"So that’s what death means, Benfro thought. It’s not about bodies lying motionless, or dragons giving up the will to live, it’s about the fire going out and there being no more stories."
Dreamwalker is a fantasy novel that chronicles the lives of three different people who share not only a birthday but also intertwining destinies. One is a power hungry princess who will stop at nothing to gain the throne going so far as to even kill family members. One is a royal son born in secret and hidden away in a remote village on the edge of the forest. Finally, one is a young dragon—the first male dragon to be born in one thousand years. Using these three characters, Oswald concocts an impressive tale of magic, suspense, and intrigue.
Those who know me know that I’m apt to read any book dealing with dragons. Ever since I discovered Tolkien’s The Hobbit in my youth I’ve been infatuated with them. The ways in which dragons have been portrayed in both fantasy and science fiction are too numerous to count. Some are menacing and animalistic, others are cunning and intelligent, and some authors even combine these two traits in order to make both ferocious and lovable characters. Initially, I was a little disappointed by the dragons in Dreamwalker. They aren’t cunning like Smaug, nor are they incredibly magical nor large in size. However, clues throughout the story hint at a reason for the dragon’s diminished stature and the dragons themselves are interesting characters. The story begins with a prophecy and while I’m personally a little tired of prophecies in books, I found the main plot of Dreamwalker to be rather interesting. True, many aspects of the plot are not uncommon in the fantasy genre. In fact, some have become a little tired over the years. Prophecies, lost heirs to the throne, power hungry person who will stop at nothing to keep that heir from achieving the throne etc. Frankly, the basic plot of this book held no surprised for me. This may or may not be a bad thing, depending upon the reader. Some readers like to see familiar formulas reused over and over again, while others are always looking for something new to pique their interests. I would categorize myself as being somewhere in the middle of these two preferences. While I like to see familiar plots reinvigorated, I also like to read stories that take me place I’ve never gone before. So while I feel like I’ve been told stories with plots very similar to Dreamwalker, I appreciated Oswald’s attempt at making what could be a very boring repeat of dozens of Epic Fantasy novels’ plots into something a little bit more inspired. But I’m rambling.

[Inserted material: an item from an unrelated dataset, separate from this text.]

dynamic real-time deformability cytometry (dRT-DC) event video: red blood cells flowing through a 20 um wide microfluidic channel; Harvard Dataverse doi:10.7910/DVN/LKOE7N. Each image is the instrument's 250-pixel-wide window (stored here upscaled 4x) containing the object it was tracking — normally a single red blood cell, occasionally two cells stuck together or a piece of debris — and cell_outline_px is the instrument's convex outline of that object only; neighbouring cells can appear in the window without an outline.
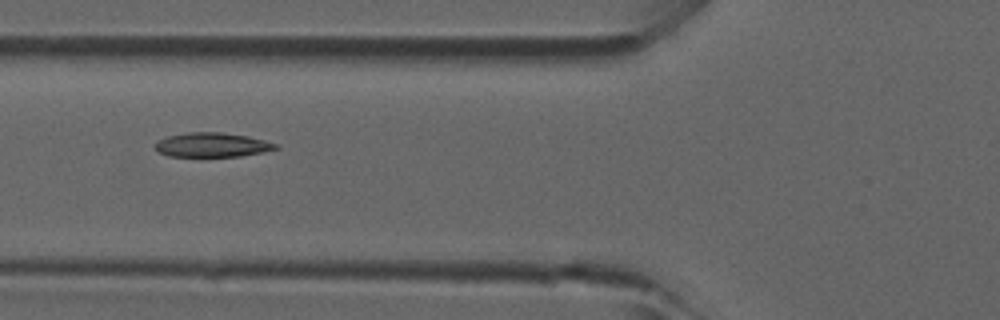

Specifically, I really liked the way this story was handled. I always enjoy reading both the antagonists’ and protagonists’ perspectives. This type of narrative prevents readers from growing bored with just one person’s view and it’s the type of storytelling I generally prefer. The characters of this story were fairly well written, though some of them read like stock characters (especially the antagonists). Being the first book in a series, the author still has plenty of time with which to further develop his characters past their stereotypical roles. I also found Oswald’s take on magic to be very intriguing. In fact, it was probably the most interesting aspect of this story. Like many ardent fans of the fantasy genre I’ve always been fond of magic in stories. I love to see how authors handle magic because I feel as though this—more than anything else—reveals the author’s mentality regarding the mechanisms of the world world. I have a few minor issues with the book, including a confusing editing error. One of the characters, Beulah, is supposed to come into power by her upcoming birthday. However, the book actually gives conflicting accounts regarding the age she’s turning. Sometimes it’s twenty-one while other times it’s twenty-five. I assume this error probably came from a last minute change in which the writer decided to alter the characters age but neglected to re-edit certain areas of the book. In addition to this minor yet annoying error I felt as though the story needed more exposition. The world Oswald has dreamt up is fairly complex and includes it’s own histories, legends, and famous figures. Having been reared on Tolkien I'm fairly fond of complex worlds. However, there were times during the story where I felt as if I had missed some vital piece of information only to discover upon backtracking that said information was never provided.
None the less this was an enjoyable book. It was a tad formulaic and some of the characters seemed a little cliché but overall it’s a promising start to a series and I fully expect the next book to improve upon the first. If I had to classify this book I would say that it is a High Fantasy story which stradles the line of adult fiction and young adult fiction (though the upper edge of YA as this story does deal with some mature and delicate issues). It’s enjoyable, it’s free, it has DRAGONS—what more motivation do you need?